Several fund companies in China are readying ETFs to follow gold prices that would let more individuals invest in the precious metal, according to reports.
Guotai Asset Management, Bosera Asset Management, E Fund Management and Hua An Asset Management are preparing gold ETFs, Reuters reports.
Earlier this year, Hang Seng Bank launched the first yuan-denominated gold ETF in Hong Kong. [First Yuan-Denominated Gold ETF Begins Trading]
“China, the world’s largest gold producer, is on its way to overtake India as the top gold consumer this year,” Reuters reported. “China’s gold investment demand more than doubled between 2009 and 2011, contributing to a 70% jump in overall gold demand, according to the World Gold Council.”
It’s not clear whether the products would be backed by physical gold, according to the article.
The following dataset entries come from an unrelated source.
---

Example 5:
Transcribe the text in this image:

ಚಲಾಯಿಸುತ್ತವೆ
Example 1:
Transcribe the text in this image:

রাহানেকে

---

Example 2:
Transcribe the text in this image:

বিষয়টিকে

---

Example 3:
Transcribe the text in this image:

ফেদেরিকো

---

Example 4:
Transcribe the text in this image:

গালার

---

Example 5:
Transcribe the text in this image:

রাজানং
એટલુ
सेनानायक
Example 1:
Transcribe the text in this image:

Physically-backed gold ETFs listed around the globe control more than 2,400 metric tons of bullion, according to Bloomberg data.
Gold ETF demand has been steady lately as the precious metal’s price trades within a narrow range. [Gold ETF Demand]
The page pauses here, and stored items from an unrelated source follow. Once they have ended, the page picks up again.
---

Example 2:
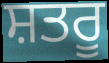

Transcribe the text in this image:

ਸ਼ਤਰੂ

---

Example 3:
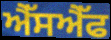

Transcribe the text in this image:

ਐੱਸਐੱਫ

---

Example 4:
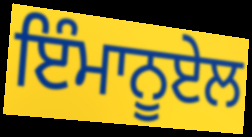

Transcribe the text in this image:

ਇੰਮਾਨੂਏਲ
Chinese fund companies said gold ETFs would appeal to investors looking for alternative investments due to weakness in the stock market and real estate in China, Reuters reported. [China ETF Performance is ‘Red Flag’ for Global Economy]
The largest U.S.-listed gold ETFs include SPDR Gold Shares (NYSEArca: GLD), iShares Gold Trust (NYSEArca: IAU) and ETFS Physical Swiss Gold Shares (NYSEArca: SGOL).
Full disclosure: Tom Lydon’s clients own GLD.